The JSON Schema constraints apply to the in-memory data. As long as the mapping from null to a missing attribute and back to null is well-defined, then the required constraint is satisfied. This basically turns the question around into the following form:
- Serialization:
- First validate the in-memory representation; then, if the in-memory value is
null, omit the attribute
- First validate the in-memory representation; then, if the in-memory value is
- Parsing:
- If the schema supports
type: "null"and the attribute is missing, set the in-memory value tonull - If the schema does not support
type: "null"and the attribute is missing, then there is no available mapping, and if the attribute is alsorequiredthen validation fails
- If the schema supports
There really is no reason to try to have a special null representation for attributes. It is purely an in-memory-data-structure construct, and the only logical option is to omit it.
There is the awkwardness that the value to which the missing attribute is parsed is dependent on the schema, but a 1:1 mapping is not possible.
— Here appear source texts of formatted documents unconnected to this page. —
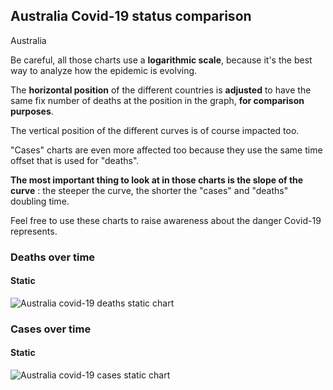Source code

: ## Australia Covid-19 status comparison 

Australia



Be careful, all those charts use a **logarithmic scale**, because it's the best way to analyze how the epidemic is evolving.
 
The **horizontal position** of the different countries is **adjusted** to have the same fix number of deaths at the position in the graph, **for comparison purposes**.

The vertical position of the different curves is of course impacted too.

"Cases" charts are even more affected too because they use the same time offset that is used for "deaths".

**The most important thing to look at in those charts is the slope of the curve** : the steeper the curve, the shorter the "cases" and "deaths" doubling time.

Feel free to use these charts to raise awareness about the danger Covid-19 represents. 


 
### Deaths over time
 
#### Static
![Australia covid-19 deaths static chart](https://raw.githubusercontent.com/madlag/coronavirus_study/master/notebooks/graphs/2020-03-20/countries/Australia/2020-03-20_Australia_deaths.png "Australia covid-19 deaths static chart")   

 
### Cases over time
 
#### Static
![Australia covid-19 cases static chart](https://raw.githubusercontent.com/madlag/coronavirus_study/master/notebooks/graphs/2020-03-20/countries/Australia/2020-03-20_Australia_cases.png "Australia covid-19 cases static chart")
We would produce a similar overloading by mapping to the empty string, but in that case the round-trip would be lossy (there's no way to tell whether an attribute with an empty string and a schema with "type": ["string", "null"] should be parsed as the empty string or as null, and the more logical option is the empty string, which means null would round-trip to the empty string. With the above approach, null round-trips correctly.
As with all of the options explored, this is not ideal. But it strikes me as more consistent than any of the others. It round-trips correctly, and while some schema constructs don't make much sense, that is true of JSON Schema in general and is therefore acceptable. You can write a lot of schemas that are redundant or impossible.
This ended up getting fixed for 3.2 in PR #4612, so closing.